Extract to read
_ _ _ _ _ _ _
I have inaugurations on the brain, given that we had
the second inaugural of the president this past week. Inaugurations are marked
by festivities, solemn words, and, of course, inaugural speeches. Some of the
those speeches are flights of brilliance – Lincoln’s Second Inaugural, for
example, which includes the phrase: “With malice toward none, with charity for
all, with firmness in the right as God gives us to see the right, let us strive
on to finish the work we are in, to bind up the nation's wounds.” Most are less
memorable.
Some are short, as Lincoln’s was at less than 500
words. Some are not.
On March 4th, 1841 President William Henry
Harrison delivered the longest inaugural speech on record – a whopping one hour
and 45 minutes. It was a cold and miserable day, and Harrison wore no overcoat.
He laid out grand plans in that stem-winder of a speech, an affirmation of the
political philosophy of the Whig party, calling for changes that would greatly
limit the power of government and the president. Only one piece of the broad
agenda of that speech actually got fulfilled in Harrison’s presidency. His
powers as president were greatly reduced, since he caught a cold that day,
which later turned into pneumonia, claiming his life just a month into his presidency.
But before we say that he deserved it, making people
have to stand in the cold listening to his words for so long, we should
remember that death claims the concise as well as the verbose. We remember that
Abraham Lincoln was assassinated one month into his second term, after delivering
that exquisitely wrought brief address.
Things like inaugural speeches are good reminders to
students of history that, as the poet Robert Burns wrote, “the best laid plans
of mice and men gang aft agley.” It’s a fact…we make grand statements of what
we are going to do, and then, in big ways and small, the plans don’t fully come
to fruition.
When I hear Jesus in today’s gospel, I think of those
inaugural speeches, the promises contained within them, and how history often got
in the way of the promises.
_ _ _ _ _ _ _
Records shown
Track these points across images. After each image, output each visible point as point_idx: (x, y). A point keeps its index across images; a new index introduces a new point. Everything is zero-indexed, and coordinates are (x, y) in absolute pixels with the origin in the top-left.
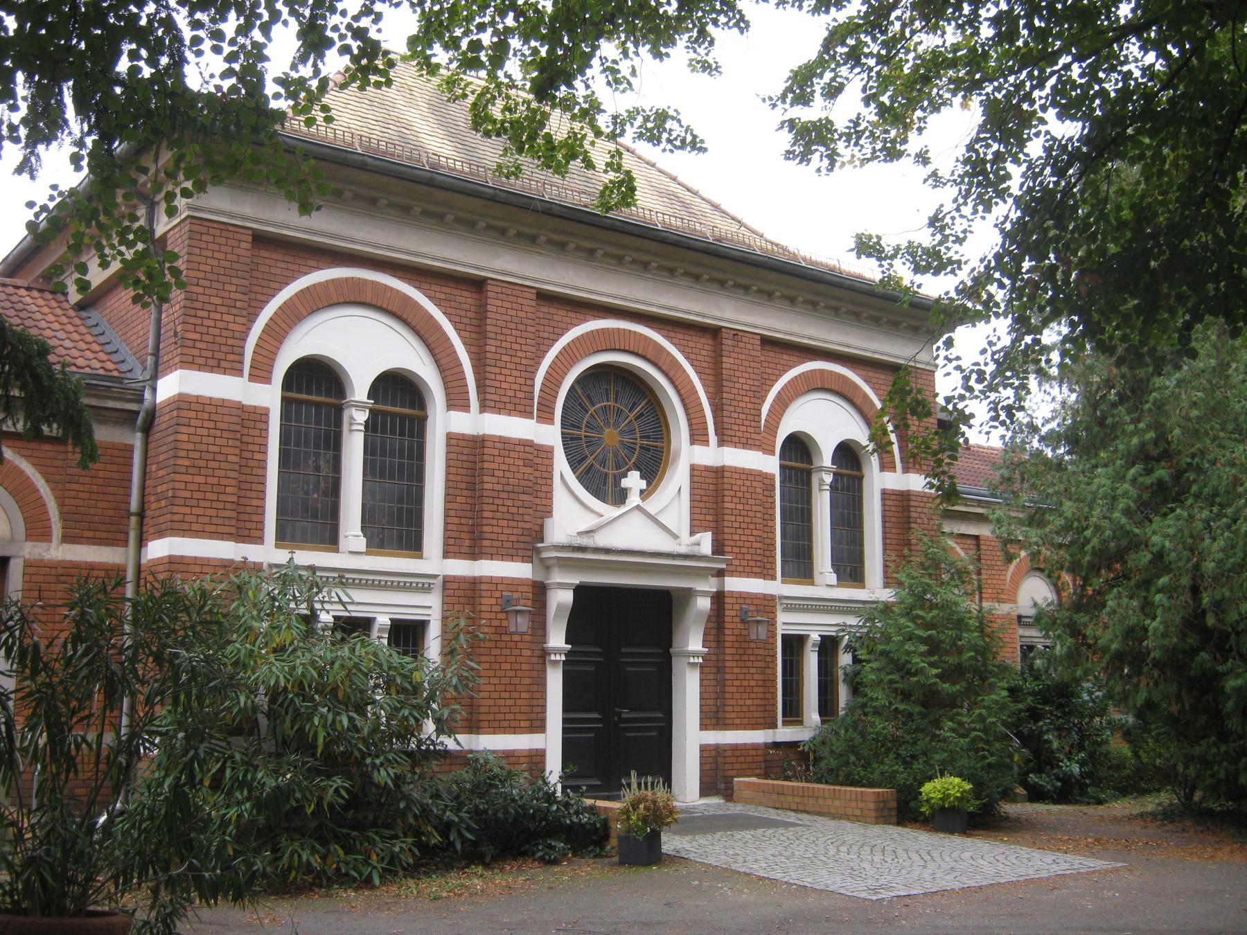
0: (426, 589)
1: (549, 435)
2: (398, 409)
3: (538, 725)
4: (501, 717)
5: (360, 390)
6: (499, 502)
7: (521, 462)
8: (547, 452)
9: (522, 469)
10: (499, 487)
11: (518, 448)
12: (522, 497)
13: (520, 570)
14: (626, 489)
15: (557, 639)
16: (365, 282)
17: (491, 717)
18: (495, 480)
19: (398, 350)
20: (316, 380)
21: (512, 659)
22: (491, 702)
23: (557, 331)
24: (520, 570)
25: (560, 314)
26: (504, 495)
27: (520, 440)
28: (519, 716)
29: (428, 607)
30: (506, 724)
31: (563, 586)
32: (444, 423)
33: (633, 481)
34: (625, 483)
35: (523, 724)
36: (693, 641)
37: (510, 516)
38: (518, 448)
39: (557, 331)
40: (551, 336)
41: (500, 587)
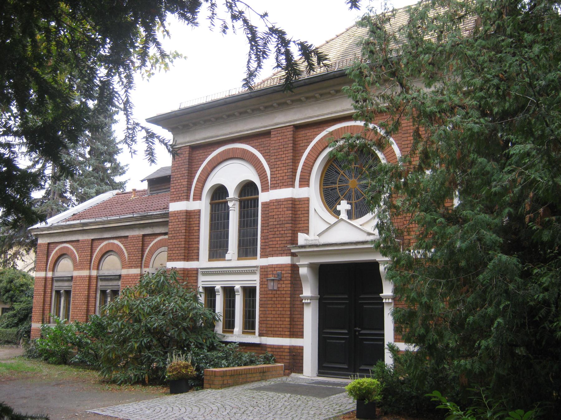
_ _ _ _ _ _ _
What the task asks
Extend the sermon on inaugural speeches by continuing from its final sentence. The items come from a different source than the text.

Written answer
I say this, because
this gospel passage was, in essence, Jesus’ inaugural speech. You know the
story. Jesus came home to his hometown after an initial launch of his ministry in
other places. It was a launch that was well-received, Luke tells us. It was the
custom in those days that when itinerant rabbis came through town, they would
be invited to read God’s Word in the synagogue and teach on the reading. So
here came this hometown boy, Joseph and Mary’s son from down the road, who was
all the buzz because of his teaching, back home again. Of course they would
give him the courtesy of asking him to read the Scripture. Of course they would
expect him to interpret it, to teach its meaning. Didn’t they all want to hear
what Jesus would say, this man whom they had known for thirty years? So they
handed him the scroll, and it was unfurled to a reading from the prophet
Isaiah. It was a prediction of the Anointed One, the hoped-for Messiah who
would redeem God’s oppressed people:
"The Spirit of
the Lord is upon me,
because he has
anointed me
to bring good news to the poor.
He has sent me to
proclaim release to the captives
and recovery of sight to the blind,
to let the oppressed go free,
to proclaim the year
of the Lord's favor."
The crowd in that small synagogue held its collective
breath. What brilliant words of explanation would Jesus offer? What wise
interpretation? How much teaching would he do on this passage, since all the
famous rabbis were famous precisely because they could talk endlessly on the
smallest word in a text?
Jesus
looked up from the scroll as he rolled it back up and handed it to the
attendant. He looked around, feeling every eye on him, waiting. And then he
said “Today this scripture has been fulfilled
in your hearing."
Nine words. Nothing
else. He was done. He sat down. I imagine after ninety seconds of shocked silence
– they could not believe that this was all he had to say – it dawned on them
what he had actually said in those nine words, the shortest inaugural speech
ever. He said the Messiah was here…and the implication was that he was it.
It wouldn’t surprise
me that the room exploded into an uproar in that moment – what was he saying? Was
he saying what I think he was saying? Who does he think he is? Blasphemy! Is it
really true? WoW!
And look at what he
was promising: good news to the poor, who probably didn’t get much good news
ever; release to the captives – potent words where the Romans took plenty of
captives for all sorts of ridiculous reasons; sight to the blind – healing of
all sorts, whether it was literal healing of illness and infirmity or the more
subtle opening of the eyes and hearts of
those who couldn’t see what was going on around them; relief for the oppressed;
and the year of the Lord’s favor – a jubilee, when debts would be forgiven,
when all of society gave each other a fresh start.
Talk about setting
yourself up in an inaugural speech for a later check-in by Politi-Fact to see
how many of those promises would be delivered!
So let’s imagine that
Politic-Fact is on the case. Let’s fast forward to three years later. Jesus is
dead, crucified by the Romans. Are the poor still poor? Yup. Are the oppressed
still oppressed? Yup. Are the blind – both the visually impaired and those whose
souls are blind to the needs of others – still blind. Yup.
PolitiFact would not
be impressed, because if you measure Jesus’ bold speech by the yardstick of the
world, it just doesn’t measure up.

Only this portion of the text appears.